I am going to say it again, for clarity: in his latest film, M. Night Shyamalan has cast himself as Christ.

Also, the closest the film has to a villain is Harry Farber, the new tenant played by Bob Balaban. Harry is a film/book critic for the local paper. We know that he is a villain because he talks about how the situations going around him are clichés. Also, he gives Cleveland advice that turns out to be correct in every single detail, which Cleveland thereupon misinterprets, which leads Jeffrey Wright as The Mystic Negro to intone that Harry is evil for trying to interpret what other people should do with their lives. There is no trace of irony when this line is spoken, even though I as a viewer knew a) what Harry meant; b) precisely how Cleveland was going to misunderstand. The point of course is that Shyamalan is lashing out at critics for trying to tell people how to think. Except that Shyamalan's fallacy is to assume that The Village tanked because critics hated it, whereas it tanked because it sucked. And saying that audiences stay away from films that critics hate is a lie.

Shyamalan is a disgrace to narrative and to visual art. Let's stop that idiotic meme about "he's such a great stylist, he has such a natural way with images, it's just that his scripts are weak." He is not a great stylist. Nearly everything he has ever shown that he knows about how to make a film look interesting, he cribbed from Steven Spielberg. He is a one-trick pony: he creates foggy and foreboding atmosphere and he's pretty good about using really...slow...tracking...shots and looooooong takes to build tension. He used his tricks to great effect in The Sixth Sense, to considerably less effect in Unbreakable, and by Signs he was just hoping that nobody would notice where he scribbled out George A. Romero's name and wrote his own in thick black crayon.

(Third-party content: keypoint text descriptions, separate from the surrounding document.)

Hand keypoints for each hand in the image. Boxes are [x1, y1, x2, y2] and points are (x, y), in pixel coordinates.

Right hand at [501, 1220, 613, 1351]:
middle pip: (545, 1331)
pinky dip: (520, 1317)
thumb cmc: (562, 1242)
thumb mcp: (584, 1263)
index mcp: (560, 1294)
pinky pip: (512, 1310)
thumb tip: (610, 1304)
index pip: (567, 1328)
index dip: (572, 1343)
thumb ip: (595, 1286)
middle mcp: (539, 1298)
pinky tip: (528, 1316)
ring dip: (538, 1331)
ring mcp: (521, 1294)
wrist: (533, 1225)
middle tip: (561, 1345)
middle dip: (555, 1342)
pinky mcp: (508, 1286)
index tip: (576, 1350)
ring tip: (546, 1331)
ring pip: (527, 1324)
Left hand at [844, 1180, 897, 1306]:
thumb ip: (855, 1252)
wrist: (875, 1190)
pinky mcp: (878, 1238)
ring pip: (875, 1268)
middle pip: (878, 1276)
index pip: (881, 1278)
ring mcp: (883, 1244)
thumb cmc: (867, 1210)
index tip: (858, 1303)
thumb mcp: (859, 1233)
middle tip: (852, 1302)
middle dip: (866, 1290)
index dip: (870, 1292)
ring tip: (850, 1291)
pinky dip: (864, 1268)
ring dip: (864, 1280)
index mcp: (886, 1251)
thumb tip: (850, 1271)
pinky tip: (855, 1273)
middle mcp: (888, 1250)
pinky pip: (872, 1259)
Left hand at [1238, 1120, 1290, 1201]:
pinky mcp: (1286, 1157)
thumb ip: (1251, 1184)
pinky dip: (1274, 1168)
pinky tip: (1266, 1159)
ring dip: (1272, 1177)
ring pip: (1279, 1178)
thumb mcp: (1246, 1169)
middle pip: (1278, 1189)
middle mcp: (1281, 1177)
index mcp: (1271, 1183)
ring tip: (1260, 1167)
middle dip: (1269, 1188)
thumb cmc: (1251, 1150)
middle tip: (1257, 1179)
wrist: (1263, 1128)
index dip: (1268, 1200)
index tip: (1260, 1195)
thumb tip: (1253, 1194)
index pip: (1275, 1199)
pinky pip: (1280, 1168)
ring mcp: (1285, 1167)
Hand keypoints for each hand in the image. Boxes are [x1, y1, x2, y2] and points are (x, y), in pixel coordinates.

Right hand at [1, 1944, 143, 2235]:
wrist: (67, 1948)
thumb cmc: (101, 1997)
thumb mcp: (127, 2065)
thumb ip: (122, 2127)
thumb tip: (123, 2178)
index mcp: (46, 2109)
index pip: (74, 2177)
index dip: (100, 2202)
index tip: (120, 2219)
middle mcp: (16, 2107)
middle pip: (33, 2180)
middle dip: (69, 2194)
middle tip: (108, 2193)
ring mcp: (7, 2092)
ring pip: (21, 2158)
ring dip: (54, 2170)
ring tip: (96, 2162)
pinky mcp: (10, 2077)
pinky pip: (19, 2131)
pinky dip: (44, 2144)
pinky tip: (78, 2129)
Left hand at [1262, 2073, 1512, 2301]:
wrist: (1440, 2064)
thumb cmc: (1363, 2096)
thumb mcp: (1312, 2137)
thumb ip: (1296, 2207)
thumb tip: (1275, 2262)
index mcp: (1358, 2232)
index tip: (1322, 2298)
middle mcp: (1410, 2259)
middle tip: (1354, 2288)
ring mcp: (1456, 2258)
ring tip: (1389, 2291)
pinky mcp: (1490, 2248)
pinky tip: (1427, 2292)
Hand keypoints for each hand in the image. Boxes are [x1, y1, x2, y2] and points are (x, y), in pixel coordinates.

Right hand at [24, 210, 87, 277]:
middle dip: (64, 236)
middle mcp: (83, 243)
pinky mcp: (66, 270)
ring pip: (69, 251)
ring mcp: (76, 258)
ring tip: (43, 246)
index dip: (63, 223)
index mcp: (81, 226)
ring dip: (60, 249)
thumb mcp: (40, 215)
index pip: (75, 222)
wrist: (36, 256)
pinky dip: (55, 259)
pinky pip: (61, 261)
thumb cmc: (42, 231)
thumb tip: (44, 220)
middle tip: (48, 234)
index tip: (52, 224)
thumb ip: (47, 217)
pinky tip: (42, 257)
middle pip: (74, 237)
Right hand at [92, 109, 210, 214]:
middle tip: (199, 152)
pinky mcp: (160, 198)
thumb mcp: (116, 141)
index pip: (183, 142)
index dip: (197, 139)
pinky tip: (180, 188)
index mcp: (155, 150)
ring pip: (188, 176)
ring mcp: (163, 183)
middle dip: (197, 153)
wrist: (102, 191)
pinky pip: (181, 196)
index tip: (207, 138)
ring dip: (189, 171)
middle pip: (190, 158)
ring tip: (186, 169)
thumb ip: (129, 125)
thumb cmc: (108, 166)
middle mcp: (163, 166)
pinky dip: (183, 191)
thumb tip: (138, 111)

I was just yesterday complaining about films that look good for no apparent reason, which is different than films that look good for a good reason, and one of the people who makes good films look very good is Christopher Doyle, who does practically no films outside of Southeast Asia, but was brought on board for this. Perhaps after all of those luxuriant Wong Kar-Wai films he decided he wanted to do something stone ugly, and that is why this film is so indifferently lit and grey. Or perhaps it is that he read the script and gave up. But this is a tediously shot film: a handful of scenes involve lighting fog and rain to decent effect, but there is hardly one frame that struck me as being nice to look at in any way. But to call Shyamalan a great stylist when he actually leeches the talent out of a very talented man is laughable, except I'm too angry to laugh.

This was an agonizing experience. Every new character that wasn't Cleveland was a cringing stereotype, and to see cringing stereotypes played by some very good actors was not a happy experience. Every plot twist was either predictable from the start of the film, or so convulted that I still do not understand what happened. If there is a single redeeming facet it is Paul Giamatti and his game attempt to bring us into Cleveland's sad and limited life. But the reason it is sad is absurd as presented (the first time I've ever laughed at the words, "he killed your wife and child") and his redemption is ordained from those soggy David Ogden Stiers word at the very start.

Lady in the Water is atrocious. And the man who wrote and directed it is an arrogant prick of the highest order. I have not had a less pleasurable time watching a movie this year. I resent that this film was ever made.




*"Narf" is also the all-purpose interjection used by Pinky, the stupid lab mouse of Animaniacs and Pinky and the Brain.




†"Scrunt" is also a very naughty word indeed.